Find the practice that’s right for you with this exploration of the many paths of meditation—from mantra, prayer, singing, visualizations, and “just sitting” to movement meditations such as tai chi
 
“Everyone has experienced a moment of pure awareness. A moment without thinking ‘I am aware’ or ‘that is a tree.’ Such moments bring a sense of rightness, of clarity, of being at one. Such moments are the essence of meditation.”—Ram Dass
 
Ram Dass is an American psychologist and spiritual teacher who has studied and practiced meditation for many years. Here he shares his understanding and suggests how you can find methods suitable for you. He illuminates the stages and benefits of meditative practice, and provides wise and often humorous advice on overcoming difficulties along the way.

Product Details

ISBN-13: 9780307812483
Publisher: Random House Publishing Group
Publication date: 01/04/2012
Sold by: Random House
Format: eBook
Pages: 448
Sales rank: 638,930
File size: 6 MB

About the Author

About The Author
Ram Dass has served on the faculty at Stanford and Harvard Universities. In the 1960s, he traveled to India, where he met his guru. Since then, he has pursued a variety of spiritual practices, including guru kripa, devotional yoga, karma yoga, many forms of meditation, and Sufi and Jewish studies. Many of his books, including Be Here Now, are international bestsellers and classics of their kind.

Read an Excerpt

1
 
GETTING YOUR BEARINGS
 
 
The Flow
 
There have been moments in your life when you were pure awareness. No concepts, no thoughts like “I am aware” or “That is a tree” or “Now I am meditating.” Just pure awareness. Openness. A spacious quality in your existence. Perhaps it happened as you sat on a river bank and the sound of the river flowed through you. Or as you walked on the beach when the sound of the ocean washed away your thinking mind until all that remained was the walking, the feeling of your feet on the sand, the sound of the surf, the warmth of the sun on your head and shoulders, the breeze on your cheek, the sound of the seagull in the distance.
 
For that moment your image of yourself was lost in the gestalt, in the totality of the moment. You were not clinging to anything. You were not holding on to the experience. It was flowing—through you, around you, by you, in you. At that moment you were the experience. You were the flow. There was no demarcation between you-sun-ocean-sand. You had transcended the separation that thought creates. You were the moment in all its fullness.
 
Everyone has had such experiences. These moments are ones in which we have “lost ourselves,” or been “taken out of ourselves,” or “forgotten ourselves.” They are moments in flow.
 
It is in these moments of your life that there is no longer separation. There is peace, harmony, tranquillity, the joy of being part of the process. In these moments the universe appears fresh; it is seen through innocent eyes. It all begins anew.
 
The past has flown away.
The coming month and year do not exist;
Ours only is the present’s tiny point.
—Shabistari
 
The Secret Rose Garden of
Sa’d Ud Din
Mahmud Shabistari
 
We try so hard to overcome the separateness. More intimacy. More rubbing of bodies. More exchanging of ideas. But always it’s as if you are yelling out of your room and I am yelling out of mine. Even trying to get out of the room invests the room with a reality. Who am I? The room that the mind built.

- **Entries provided**
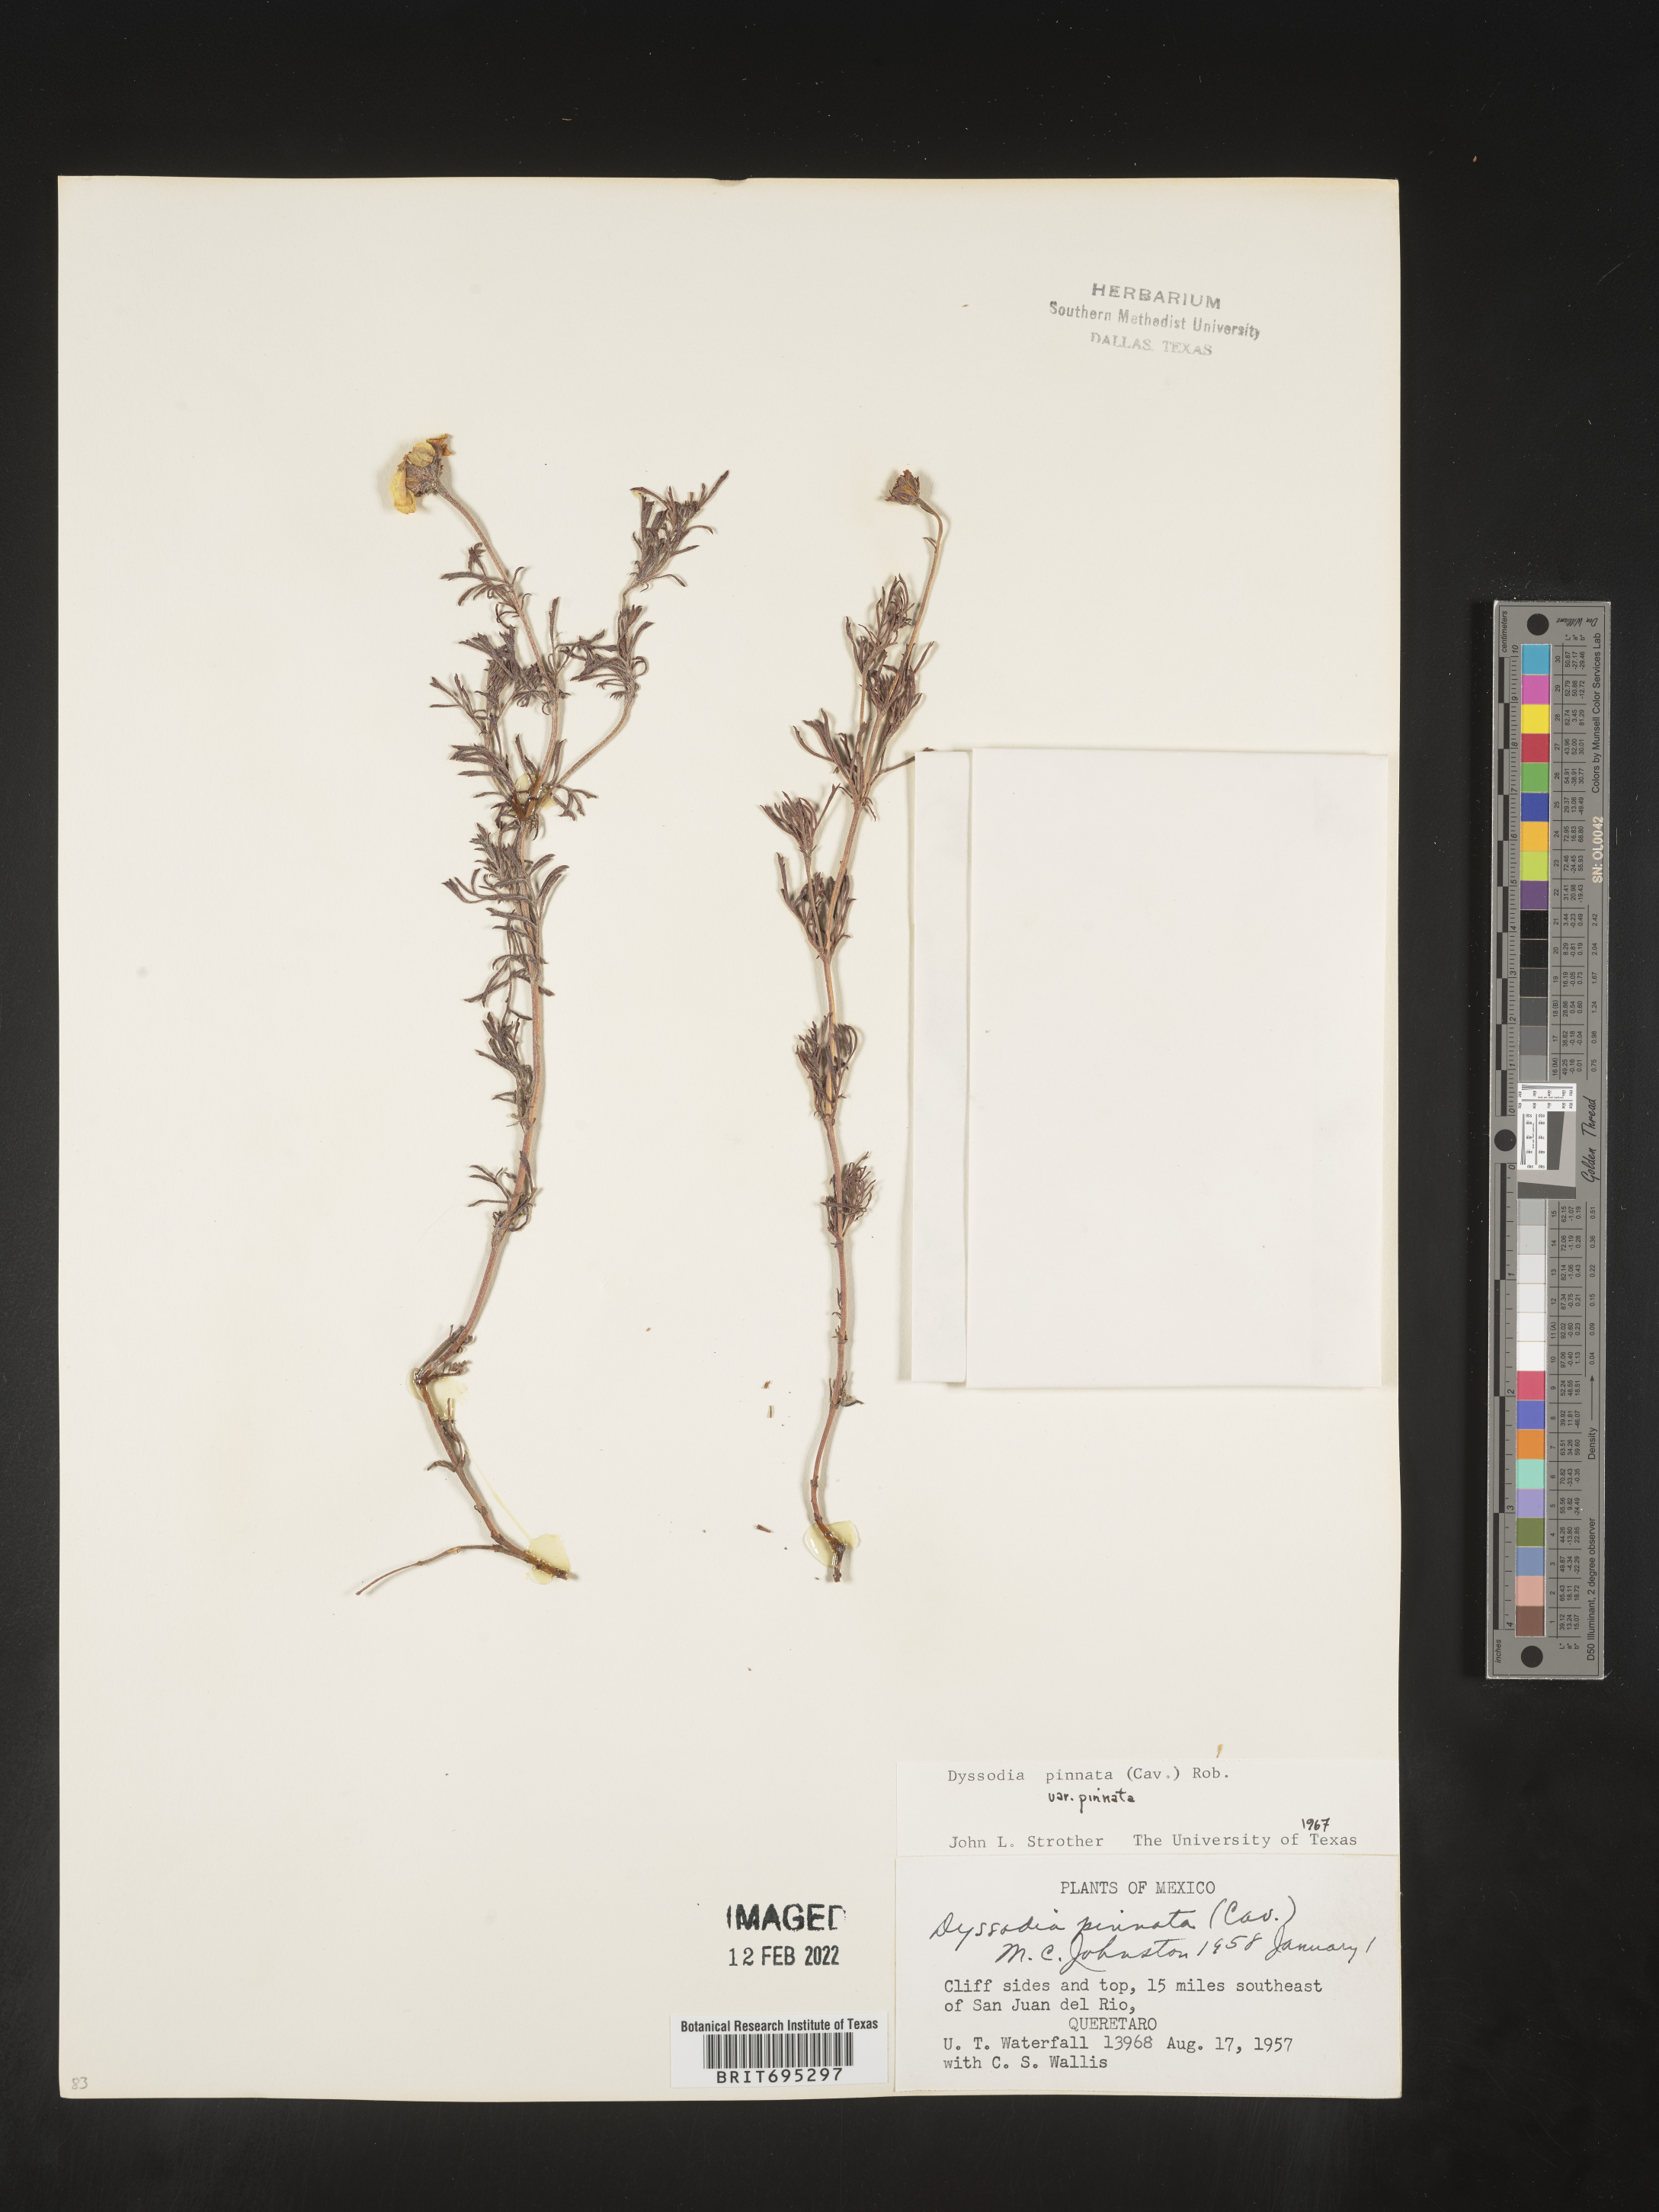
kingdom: Plantae
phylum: Tracheophyta
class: Magnoliopsida
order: Asterales
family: Asteraceae
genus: Dyssodia
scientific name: Dyssodia
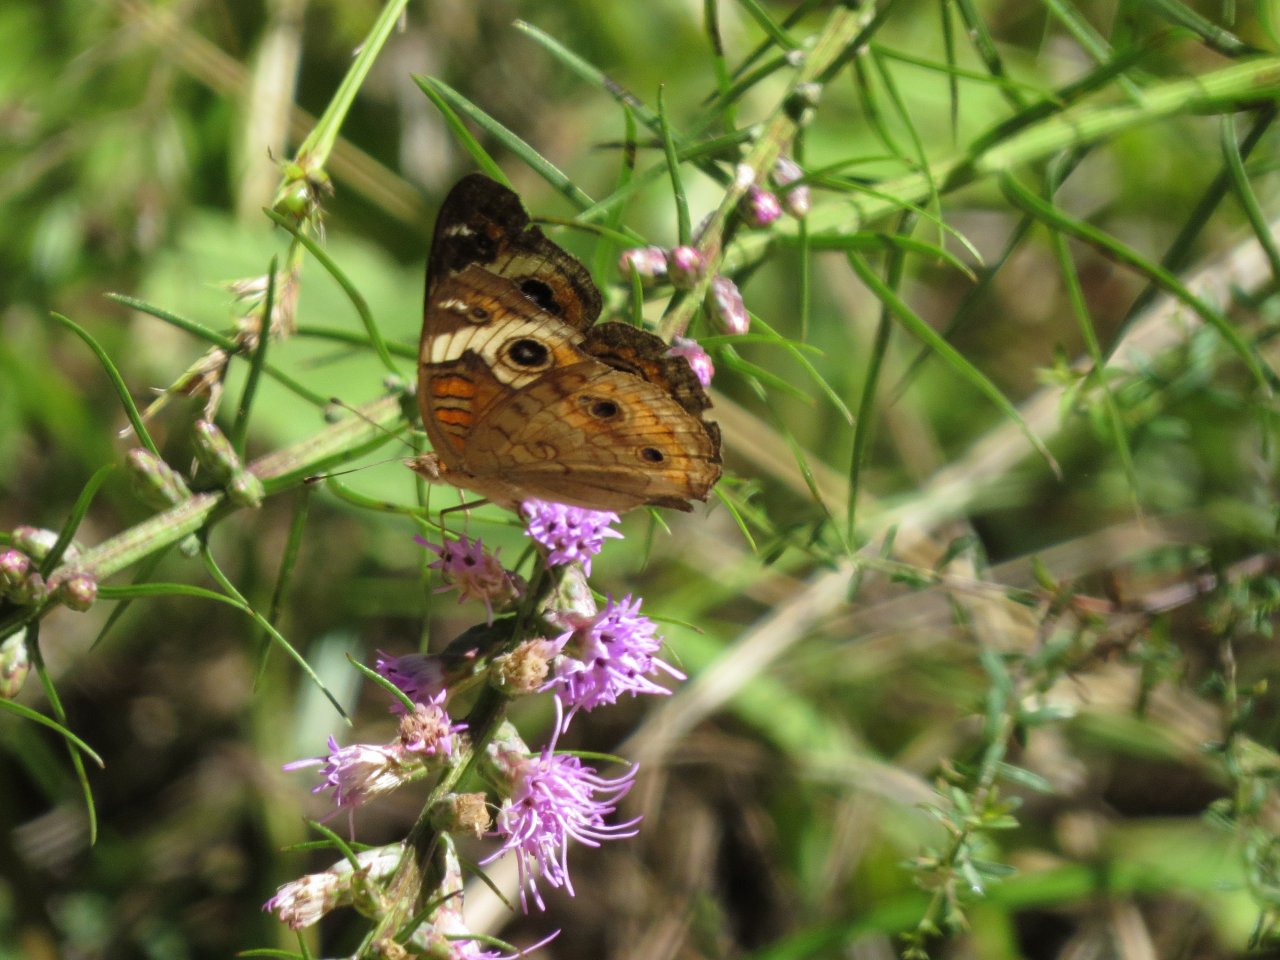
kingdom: Animalia
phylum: Arthropoda
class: Insecta
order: Lepidoptera
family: Nymphalidae
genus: Junonia
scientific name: Junonia coenia
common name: Common Buckeye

- **Exercise instructions**
A – Using the meditation book page, answer these:
(i) At which two universities has Ram Dass served on the faculty?
(ii) How many pages does the eBook have?
(iii) What three phrases does the excerpt use for moments in which we have been in flow?
B – Carry the meditation book page further, picking up right after its last line.
The records have nothing to do with the meditation book page.

- **Answers below**
A –
(i) Stanford and Harvard
(ii) 448
(iii) "lost ourselves," "taken out of ourselves," and "forgotten ourselves"

B –
We spend so much effort to get out of something that didn’t exist until we created it. Something that is gone in a moment. We’ve all had moments when there was no room. But we freaked. Or explained it away, ignored it, or let it pass by.
 
A moment. The moment of orgasm. The moment by the ocean when there is just the wave. The moment of being in love. The moment of crisis when we forget ourselves and do just what is needed.
 
We each come out again and again. We turn and look and realize we’re out—and panic. We run back in the room, close the door, panting heavily. Now I know where I am. I’m back home. Safe. No matter how squalid the room is, no matter how unmade the bed, no matter how many bugs are crawling around the kitchen. Safe.
 
These moments appear again and again in our lives. For many people it first comes as a glimpse into other states of consciousness brought about by emotional trauma, drugs, sex, nature, or a love affair. This glimpse reveals to the person that there is something more. That he or she isn’t exactly who he or she thought.
 
You may link these moments with the conditions out of which they arose. Perhaps it’s the moment of sexual orgasm when you transcend self-consciousness. Perhaps it’s a moment of trauma, of extreme danger when you “forget yourself.” Perhaps it’s when you are out in the woods away from people and you let down your defenses, loosen the boundaries of your self-consciousness. Perhaps when you are lazing by a stream. Perhaps when you are sitting quietly with friends you trust and love.
 
For surfers it is the moment when they come into equilibrium with the incredible force of the wave. For skiers it is when the balance is perfect. When our skills fit the demand perfectly, then there is no anxiety. Then we have proved ourselves. There is nothing left to do. In that moment our awareness expands.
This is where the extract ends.